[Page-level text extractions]
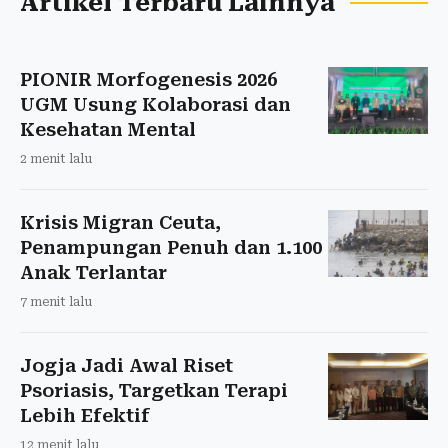
Artikel Terbaru Lainnya
PIONIR Morfogenesis 2026
UGM Usung Kolaborasi dan
Kesehatan Mental
2 menit lalu
Krisis Migran Ceuta,
Penampungan Penuh dan 1.100
Anak Terlantar
7 menit lalu
Jogja Jadi Awal Riset
Psoriasis, Targetkan Terapi
Lebih Efektif
12 menit lalu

TRY IT:
Using the records above, say how many lines contain the word "menit". Write the number alone.

RESULT:
3